● Problem details: Copy out all lines in the material below that contain the string "Manson".
▶
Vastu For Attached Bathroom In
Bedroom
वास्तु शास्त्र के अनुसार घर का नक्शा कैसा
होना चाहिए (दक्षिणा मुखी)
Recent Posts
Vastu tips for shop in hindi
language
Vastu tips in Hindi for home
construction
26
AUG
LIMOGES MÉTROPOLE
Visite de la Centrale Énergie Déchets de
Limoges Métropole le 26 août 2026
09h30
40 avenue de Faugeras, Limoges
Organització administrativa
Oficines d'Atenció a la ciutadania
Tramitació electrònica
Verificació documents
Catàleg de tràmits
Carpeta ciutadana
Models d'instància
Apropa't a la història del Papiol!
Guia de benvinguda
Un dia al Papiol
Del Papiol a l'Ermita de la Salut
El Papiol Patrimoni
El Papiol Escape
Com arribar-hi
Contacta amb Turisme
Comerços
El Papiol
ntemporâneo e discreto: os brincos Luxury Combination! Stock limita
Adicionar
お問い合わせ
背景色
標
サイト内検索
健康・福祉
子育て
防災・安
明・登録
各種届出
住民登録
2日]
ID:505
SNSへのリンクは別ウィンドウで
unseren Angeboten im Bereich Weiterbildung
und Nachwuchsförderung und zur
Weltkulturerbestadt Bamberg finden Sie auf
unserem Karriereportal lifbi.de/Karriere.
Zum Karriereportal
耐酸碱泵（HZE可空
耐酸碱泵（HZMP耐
◀
▶
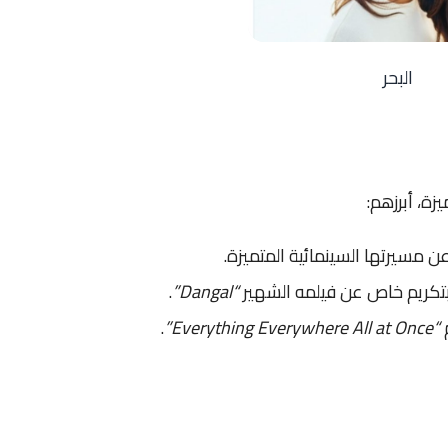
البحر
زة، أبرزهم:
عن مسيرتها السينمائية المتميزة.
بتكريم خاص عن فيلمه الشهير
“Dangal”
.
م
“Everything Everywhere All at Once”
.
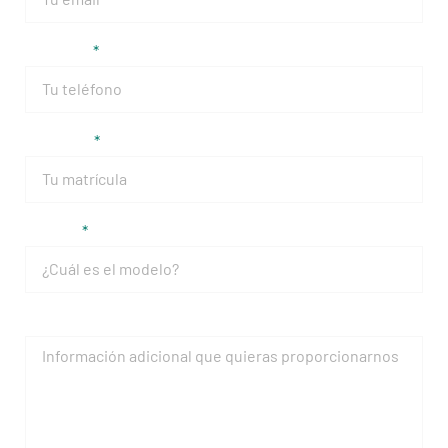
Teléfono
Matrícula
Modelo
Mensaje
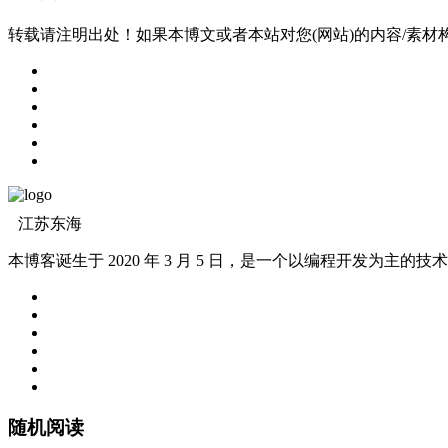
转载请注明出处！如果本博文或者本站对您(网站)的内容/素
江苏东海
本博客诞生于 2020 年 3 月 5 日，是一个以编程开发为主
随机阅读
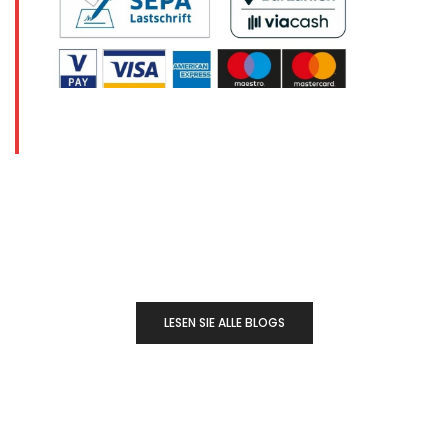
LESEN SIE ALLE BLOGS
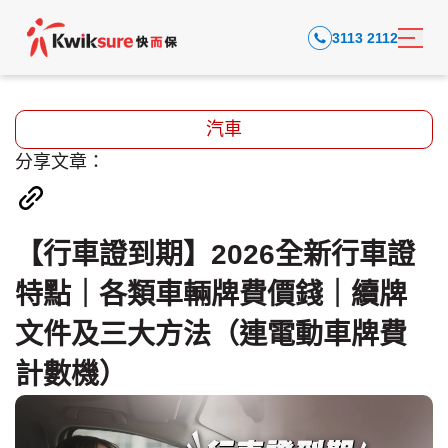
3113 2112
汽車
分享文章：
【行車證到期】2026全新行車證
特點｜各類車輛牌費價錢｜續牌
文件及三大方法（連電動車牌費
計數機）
◀
▶
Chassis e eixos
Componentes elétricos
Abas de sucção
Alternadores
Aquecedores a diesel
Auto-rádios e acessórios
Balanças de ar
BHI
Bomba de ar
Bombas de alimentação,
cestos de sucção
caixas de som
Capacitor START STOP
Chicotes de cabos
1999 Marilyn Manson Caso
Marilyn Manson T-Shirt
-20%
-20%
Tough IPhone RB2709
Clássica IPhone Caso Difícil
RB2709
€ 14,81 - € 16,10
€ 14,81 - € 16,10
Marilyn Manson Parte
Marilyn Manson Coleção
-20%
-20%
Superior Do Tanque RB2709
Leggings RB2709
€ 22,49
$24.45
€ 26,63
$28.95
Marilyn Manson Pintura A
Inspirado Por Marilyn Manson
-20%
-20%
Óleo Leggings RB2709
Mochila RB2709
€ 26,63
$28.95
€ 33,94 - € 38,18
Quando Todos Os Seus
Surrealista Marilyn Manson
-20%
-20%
◀
● Result of this exercise:
1999 Marilyn Manson Caso
Marilyn Manson T-Shirt
Marilyn Manson Parte
Marilyn Manson Coleção
Marilyn Manson Pintura A
Inspirado Por Marilyn Manson
Surrealista Marilyn Manson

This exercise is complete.